Boeing (NYSE:BA) is studying every possibility for manufacturing new 777x planes at a former boat factory in Washington and is working on a system that may involve full automation in engine builds, according to a report by The Seattle Times. It may prove the difference between outsourcing manufacturing work to Japan or keeping the construction and assembly of wide-body jets in and around Everett, the site of many Boeing operations.
Boeing reps did not comment to the Times when asked about the operations in Anacorte, Washington, just off Fidalgo Bay. However, unnamed Boeing engineers did open up to the news outlet when the topic of machine-controlled manufacturing came up.
“We’ve going to introduce a whole lot of automation,” the engineer told the Times, discussing the construction of the fuselage and how it would change.
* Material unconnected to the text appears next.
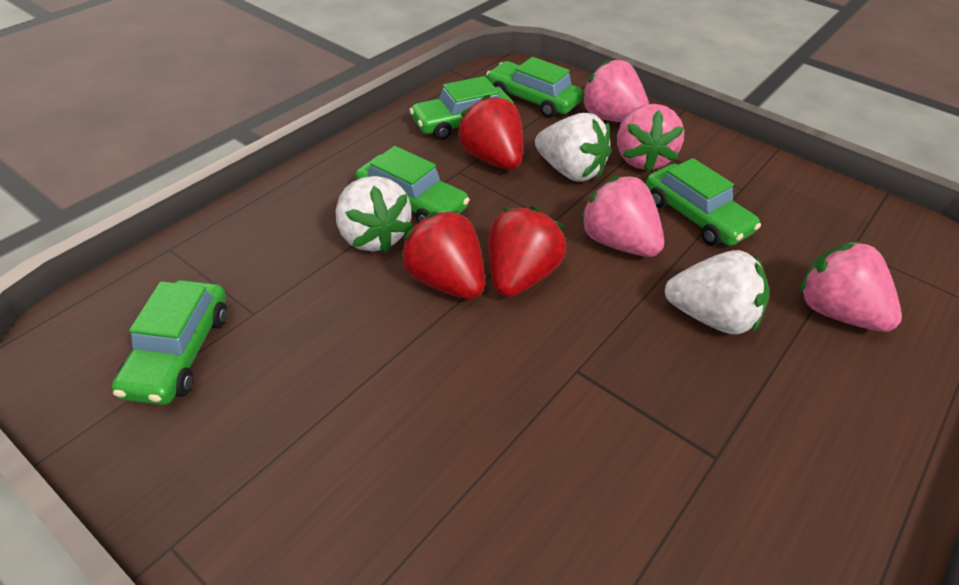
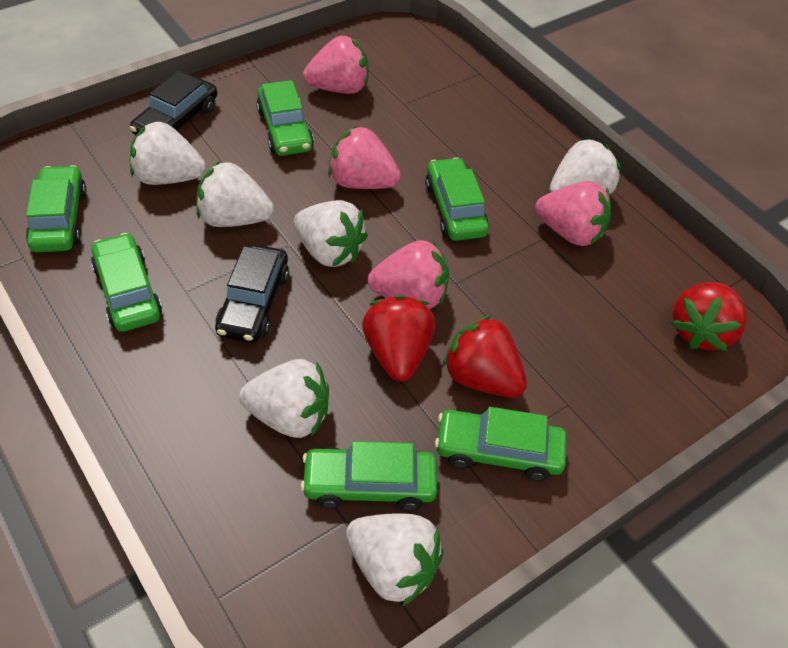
black car: none = 0 -> [130,71,217,135] [215,244,289,343] = 2
green car: [112,280,227,405] [356,146,470,223] [409,76,514,140] [486,57,583,118] [646,158,761,246] = 5 -> [26,165,86,252] [91,233,162,332] [257,80,314,156] [301,441,437,511] [425,157,489,241] [435,407,567,481] = 6
white strawberry: [336,176,413,253] [535,113,611,182] [664,250,769,334] = 3 -> [130,121,206,185] [196,161,274,227] [239,359,329,438] [294,200,368,267] [346,513,444,607] [549,138,621,194] = 6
Local residents are awaiting news of how Boeing will construct the different elements of the 777x, as many jobs rest on the company’s decision to stay local or scrap the concept and have the fuselage built in Japan.
While keeping production of the 777x in Washington would be a boost for employment in the region, the question of automation — and how much of it — would complicate the matter. As the Times reported in May, the use of robots is increasing in company operations.
Boeing is using robots to paint wings on its 777 jets, part of a surge in automation practices that can save the company time and money. However, the inspection, operation, and final safety compliance has to be managed in order for automated practices to catch on in larger production slates. As Boeing learned with its disastrous Dreamliner launch, hustling aircraft into service has potential to damage the company down the road.
The 777X program is expected to begin in the coming months, by which time Boeing will have settled whether the Fidalgo Bay location, Japan, or another spot in Washington state will be the site of manufacturing. The company has plenty of regulatory favor in the area, as government officials are set to welcome the company’s new manufacturing projects with open arms.
According to the Seattle Times, Governor Jay Inslee has offered incentives in the way of prioritizing the company’s permit applications and regulatory requirements in general.